The 4th Light Dragoons' regimental returns in the Crimean Medal Roll [PRO, WO 100/24] show Parkes' entitlement to the clasp for Alma (at f.203 recto) while there is a dash against Inkerman, noting he had been taken prisoner on 25 October. His entitlement to the Balaklava bar is recorded on folio 228 recto. But his name does not appear in the list of those entitled to the Sebastopol clasp (folios 216 recto to 225 recto) - though this was an automatic award for those who had been at Inkermann and/or Balaklava.
No photograph of Samuel Parkes is known to exist (unless, by sheer chance, he is one of the privates of the 4th Light Dragoons who appear in a photograph taken at the Cavalry Barracks at Brighton c.1853-54, illustrated in Wilkinson-Latham, no.27 p. 35).
The oil painting by the Chevalier Louis Desanges may be a fair and genuine likeness. Between 1857 and 1862, Desanges painted 50 VC winners. Of those, some 23 were Crimean VC winners, but only four of those depicted in the series were rankers. Depicting acts of saving the lives of other soldiers is the common thread explaining why these individual VC winners were picked out for commemoration in the series of paintings, but Samuel Parkes is the only one of the entire 50 to illustrate a ranker saving another ranker, as opposed to a ranker saving an officer. The set of VC paintings were displayed at the Crystal Palace from 1862 to c.1880. They were then bought by Lord Wantage VC who presented them to the Wantage town council in 1900. Later, the collection was dispersed, many being bought by regimental museums.[12] The portraits were widely reproduced as postcards and photographs. The Desanges portrait is reproduced in M. Barthorp, "Heroes of the Crimea. The Battles of Balaklava & Inkerman." (Blandford, London, 1991), p. 132 and in colour in Elkin, "Tamworth's Forgotten Hero.", p. 145.
Parkes also appears in the watercolour 'The Queen distributing the first Victoria Crosses in Hyde Park, 26 June 1857' by G H Thomas that is in the British royal collection. Not much of him can be seen at the very far left, but he is shown (correctly) wearing the newly introduced dragoon uniform. This painting is reproduced in Elkin, "Tamworth's Forgotten Hero.", p. 44.

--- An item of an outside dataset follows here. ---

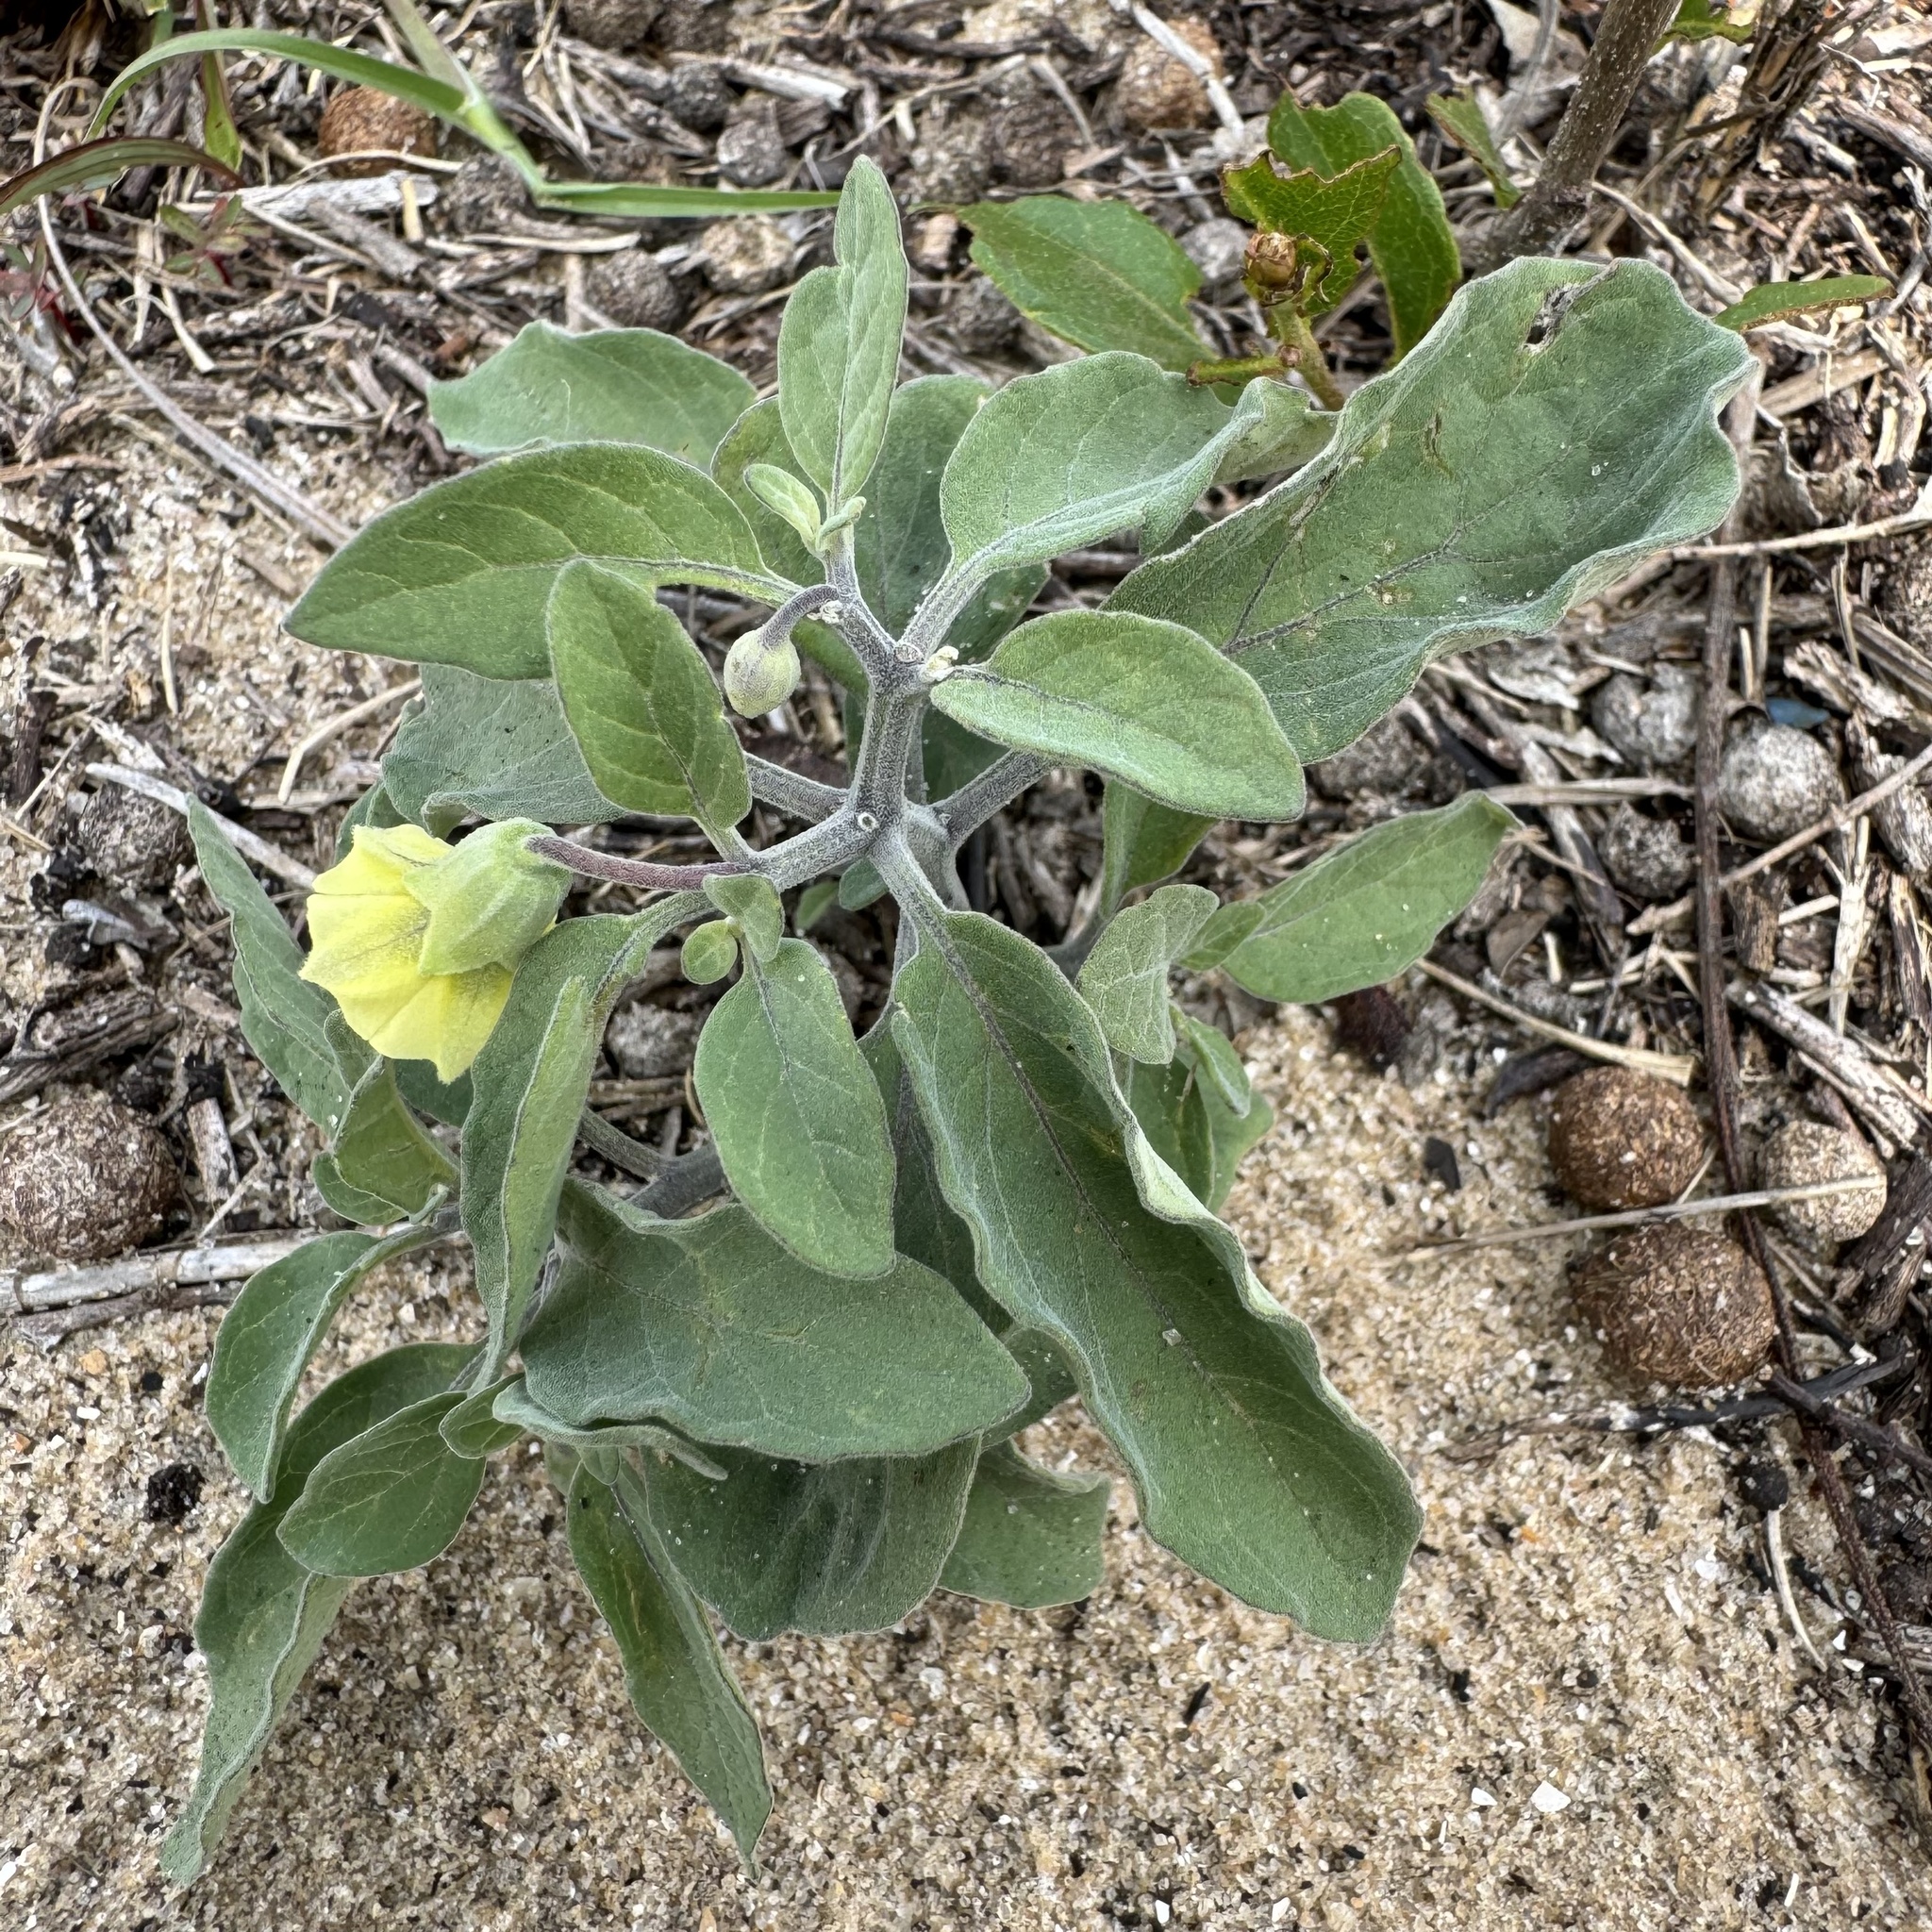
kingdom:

VC winners were a popular subject for postcards and cigarette cards, but none showing Parkes is accurate, e.g. a John Player & Sons cigarette card from their 1914 series 'Victoria Cross' (card no.5) shows him winning his VC still mounted on his horse. The coloured Raphael Tuck oilette postcard (number 9247; artist = H. Montague Love, 1905) in their series 'How he won the Victoria Cross' is an even more fanciful depiction of Parkes, showing him dressed in the uniform of a hussar and saving a lancer. This card is reproduced in Elkin, "Tamworth's Forgotten Hero.", p. 143. At least Valentine's "Artotype" series 'The King's Army, 1854' (artist R. Stewart) showed the 4th at Balaklava dressed correctly as dragoons with the right regimental facings, even if the caption called them the 4th Hussars.